◆ **Problem**
In the listing that follows, the lines starting at the one containing "Volume 10, No." and ending at the one containing "specifying periods of" are to be returned exactly, both boundary lines included, and no others.

◆ **Material provided**
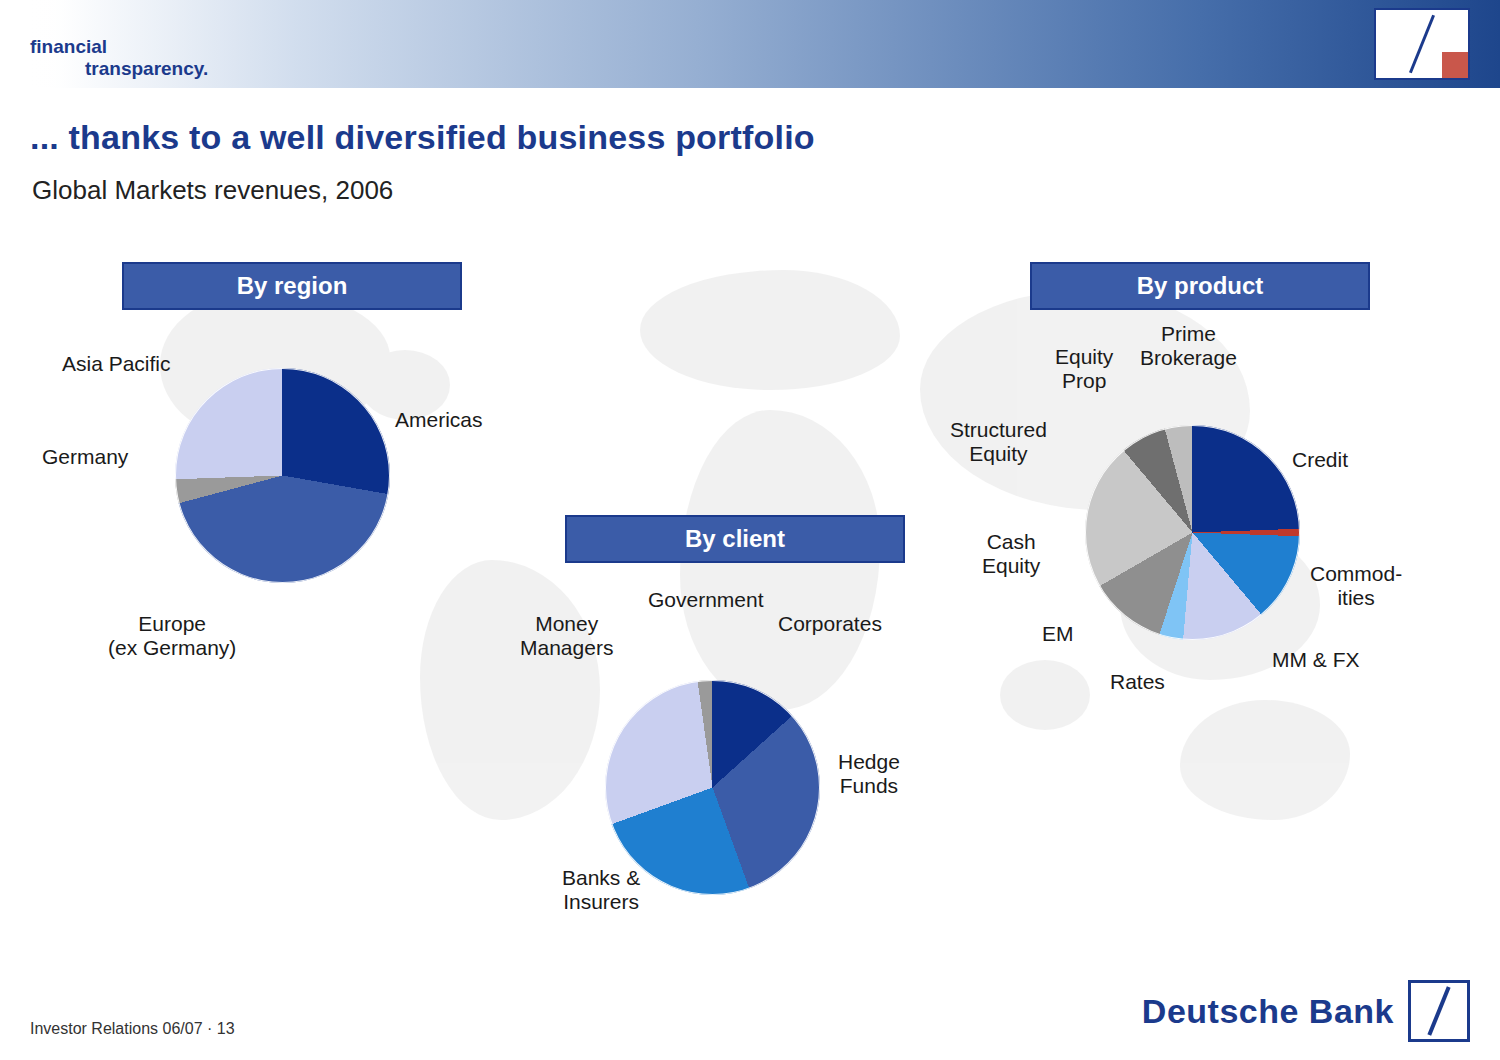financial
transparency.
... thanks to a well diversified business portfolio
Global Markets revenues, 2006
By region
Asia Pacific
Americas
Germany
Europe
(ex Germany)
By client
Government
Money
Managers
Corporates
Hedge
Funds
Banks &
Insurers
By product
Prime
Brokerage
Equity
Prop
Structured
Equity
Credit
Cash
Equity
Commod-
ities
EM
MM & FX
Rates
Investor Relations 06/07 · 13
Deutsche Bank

==

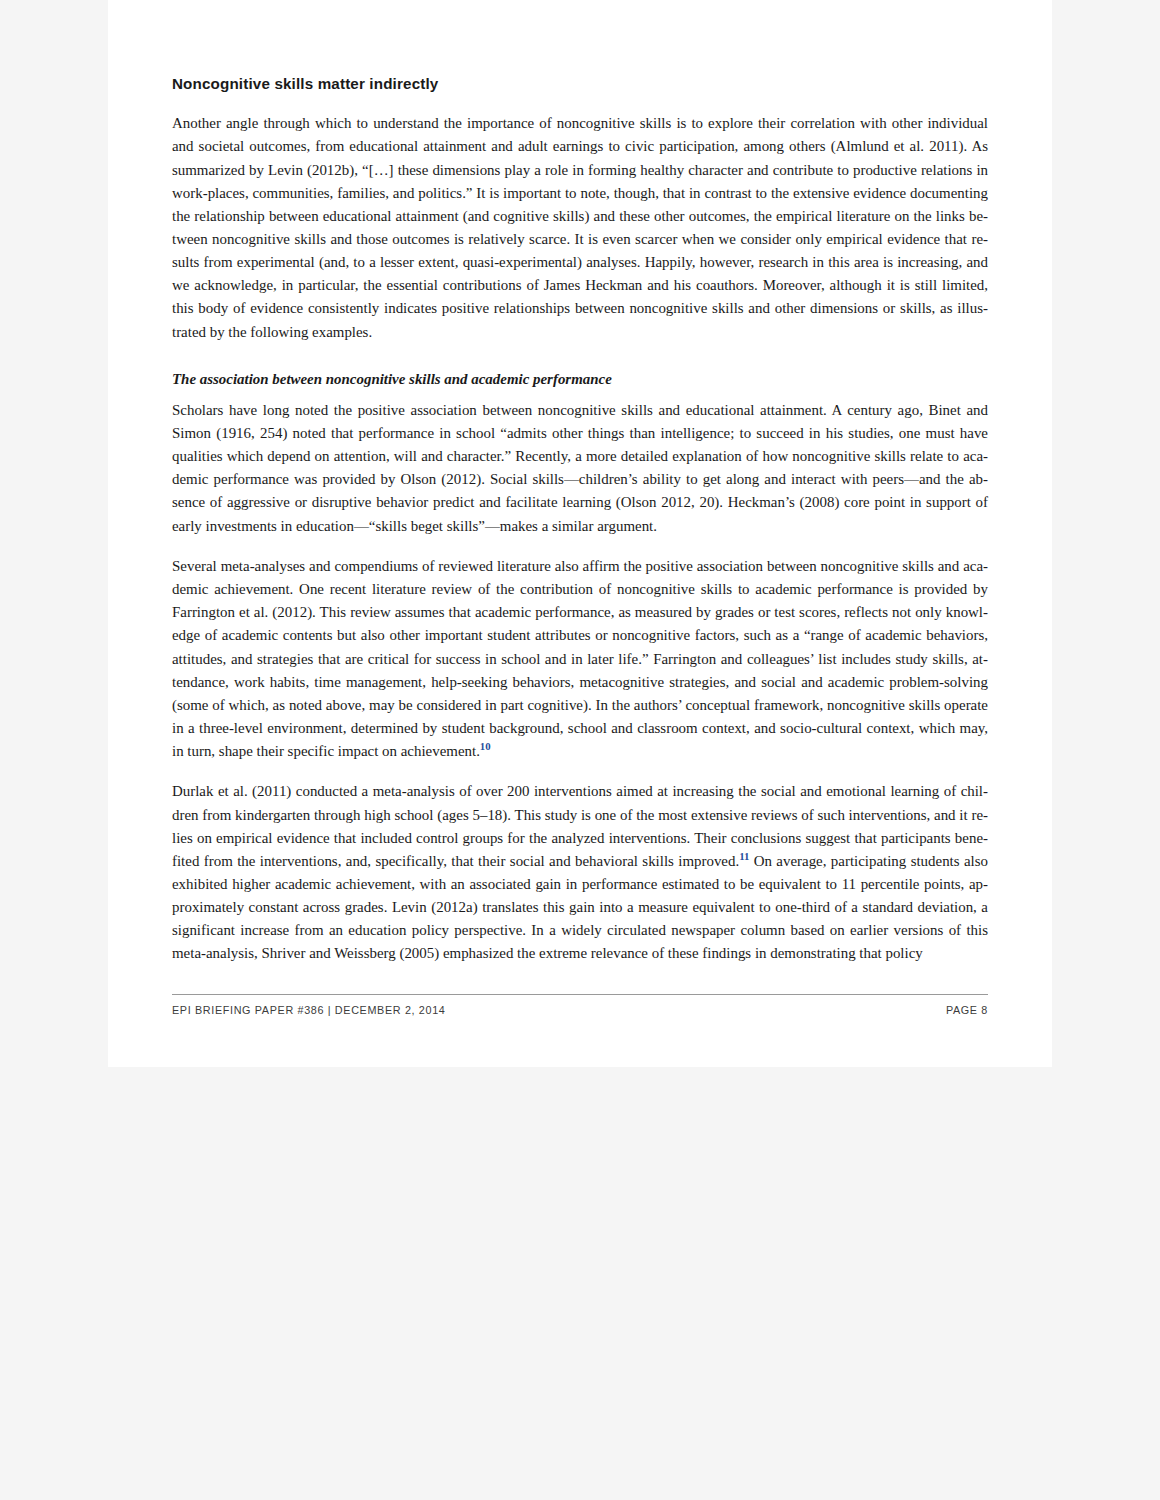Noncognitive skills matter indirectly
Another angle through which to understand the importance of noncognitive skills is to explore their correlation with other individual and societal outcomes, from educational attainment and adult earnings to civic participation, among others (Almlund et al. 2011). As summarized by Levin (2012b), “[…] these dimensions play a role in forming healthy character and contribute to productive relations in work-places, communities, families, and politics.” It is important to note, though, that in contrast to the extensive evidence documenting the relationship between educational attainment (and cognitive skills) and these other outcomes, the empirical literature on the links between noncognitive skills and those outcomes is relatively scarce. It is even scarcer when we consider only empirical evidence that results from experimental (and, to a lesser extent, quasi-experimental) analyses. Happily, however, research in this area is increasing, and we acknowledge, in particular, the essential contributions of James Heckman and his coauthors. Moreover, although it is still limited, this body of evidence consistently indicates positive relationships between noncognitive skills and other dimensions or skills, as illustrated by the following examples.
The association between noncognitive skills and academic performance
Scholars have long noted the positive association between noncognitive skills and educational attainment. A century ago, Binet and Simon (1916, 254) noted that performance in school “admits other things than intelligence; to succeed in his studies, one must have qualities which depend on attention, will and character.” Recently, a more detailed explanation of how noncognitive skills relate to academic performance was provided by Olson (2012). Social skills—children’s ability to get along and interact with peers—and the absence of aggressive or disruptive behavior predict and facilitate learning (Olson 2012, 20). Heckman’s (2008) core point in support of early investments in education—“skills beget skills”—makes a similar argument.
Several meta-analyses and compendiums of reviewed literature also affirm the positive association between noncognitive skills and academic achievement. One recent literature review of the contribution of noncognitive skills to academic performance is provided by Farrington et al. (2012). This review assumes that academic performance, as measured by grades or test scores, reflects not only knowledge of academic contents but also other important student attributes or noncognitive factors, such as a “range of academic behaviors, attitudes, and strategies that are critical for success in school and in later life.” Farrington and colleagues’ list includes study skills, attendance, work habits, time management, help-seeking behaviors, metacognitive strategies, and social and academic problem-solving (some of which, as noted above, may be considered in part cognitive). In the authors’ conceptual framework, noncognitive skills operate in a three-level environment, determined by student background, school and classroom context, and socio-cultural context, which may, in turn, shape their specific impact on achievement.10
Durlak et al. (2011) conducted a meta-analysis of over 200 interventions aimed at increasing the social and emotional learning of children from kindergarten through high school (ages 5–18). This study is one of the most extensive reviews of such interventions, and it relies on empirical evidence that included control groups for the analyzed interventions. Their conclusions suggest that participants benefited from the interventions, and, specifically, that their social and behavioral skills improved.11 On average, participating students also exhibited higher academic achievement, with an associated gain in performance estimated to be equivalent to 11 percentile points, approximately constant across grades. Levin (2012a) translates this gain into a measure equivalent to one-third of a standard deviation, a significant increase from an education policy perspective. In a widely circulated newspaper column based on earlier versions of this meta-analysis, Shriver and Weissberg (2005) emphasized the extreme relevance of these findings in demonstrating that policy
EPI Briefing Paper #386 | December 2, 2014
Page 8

==

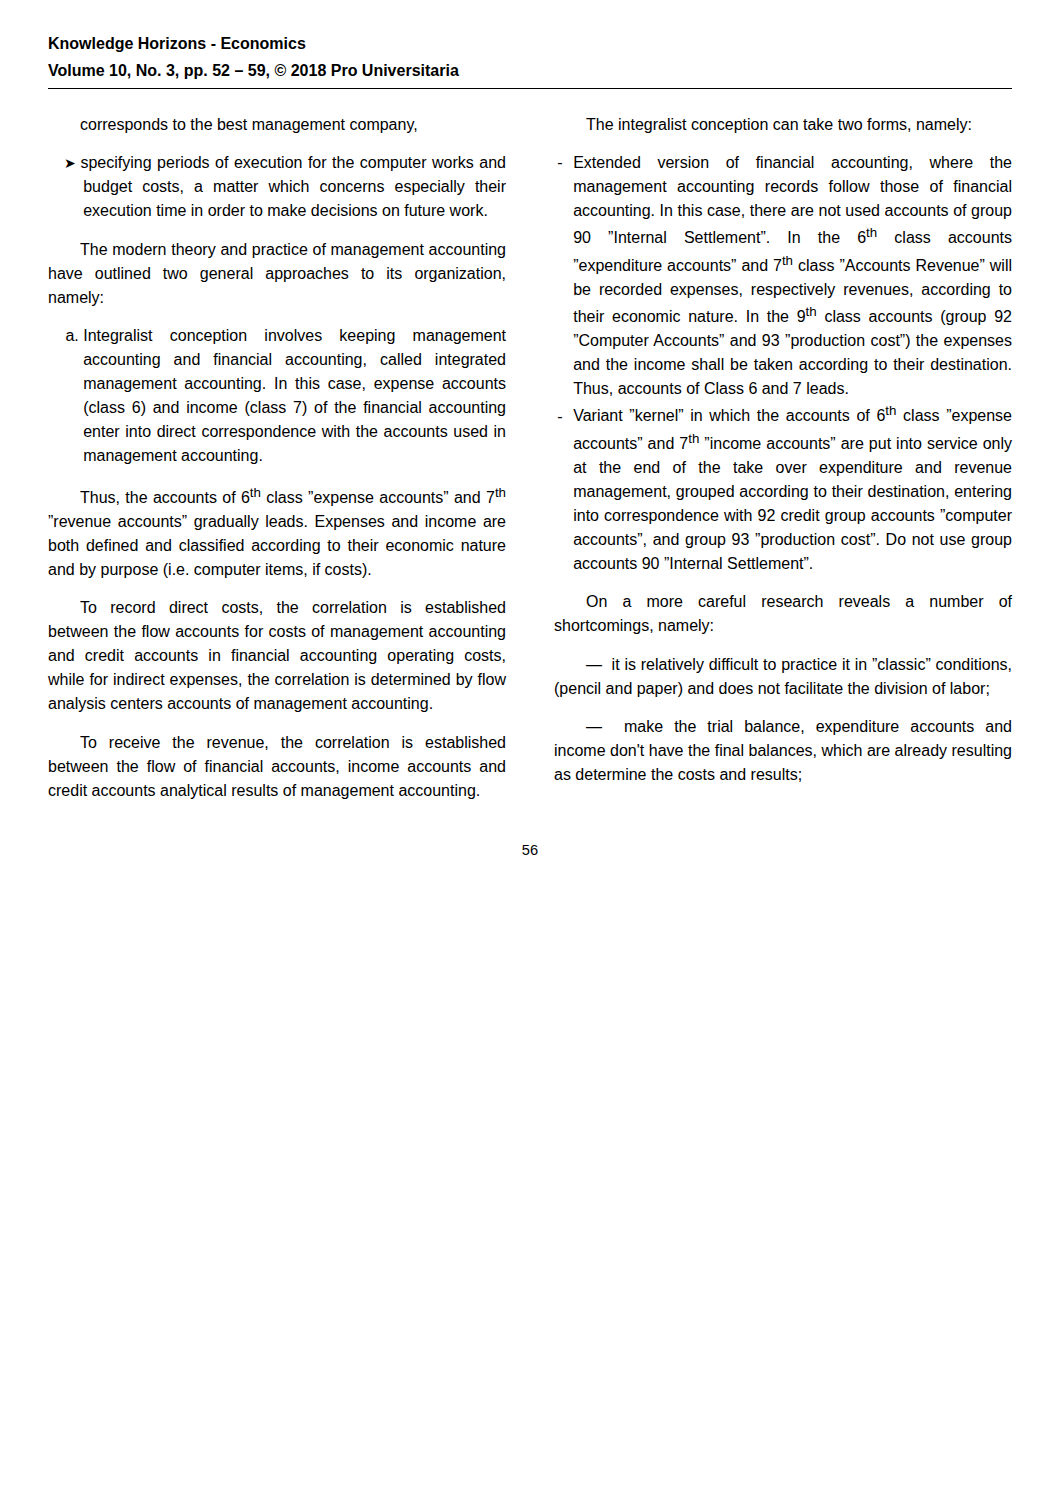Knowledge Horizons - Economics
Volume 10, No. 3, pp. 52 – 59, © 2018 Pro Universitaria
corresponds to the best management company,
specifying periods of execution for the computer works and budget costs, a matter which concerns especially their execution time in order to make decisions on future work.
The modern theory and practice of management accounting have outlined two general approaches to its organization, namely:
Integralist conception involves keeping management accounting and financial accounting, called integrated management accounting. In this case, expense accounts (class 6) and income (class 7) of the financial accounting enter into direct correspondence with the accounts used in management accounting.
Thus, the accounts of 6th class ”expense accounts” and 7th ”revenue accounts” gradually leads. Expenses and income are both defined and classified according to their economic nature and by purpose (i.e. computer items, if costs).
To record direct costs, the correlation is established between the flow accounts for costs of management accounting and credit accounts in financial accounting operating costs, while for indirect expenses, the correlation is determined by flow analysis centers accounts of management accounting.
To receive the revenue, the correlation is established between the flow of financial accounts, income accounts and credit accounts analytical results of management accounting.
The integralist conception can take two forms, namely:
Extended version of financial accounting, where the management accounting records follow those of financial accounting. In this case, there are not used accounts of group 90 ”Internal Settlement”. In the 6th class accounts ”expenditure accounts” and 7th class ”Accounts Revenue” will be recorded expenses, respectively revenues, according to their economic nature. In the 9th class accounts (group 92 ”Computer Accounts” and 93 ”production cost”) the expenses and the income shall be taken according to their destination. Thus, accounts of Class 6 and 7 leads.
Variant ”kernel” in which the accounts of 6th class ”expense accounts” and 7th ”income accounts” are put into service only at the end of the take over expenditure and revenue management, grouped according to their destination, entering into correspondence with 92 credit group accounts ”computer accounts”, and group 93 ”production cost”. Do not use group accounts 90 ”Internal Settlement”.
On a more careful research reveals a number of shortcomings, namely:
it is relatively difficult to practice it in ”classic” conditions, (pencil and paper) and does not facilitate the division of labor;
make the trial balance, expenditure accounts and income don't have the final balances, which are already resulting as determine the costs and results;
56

◆ **Answer space**
Volume 10, No. 3, pp. 52 – 59, © 2018 Pro Universitaria
corresponds to the best management company,
specifying periods of execution for the computer works and budget costs, a matter which concerns especially their execution time in order to make decisions on future work.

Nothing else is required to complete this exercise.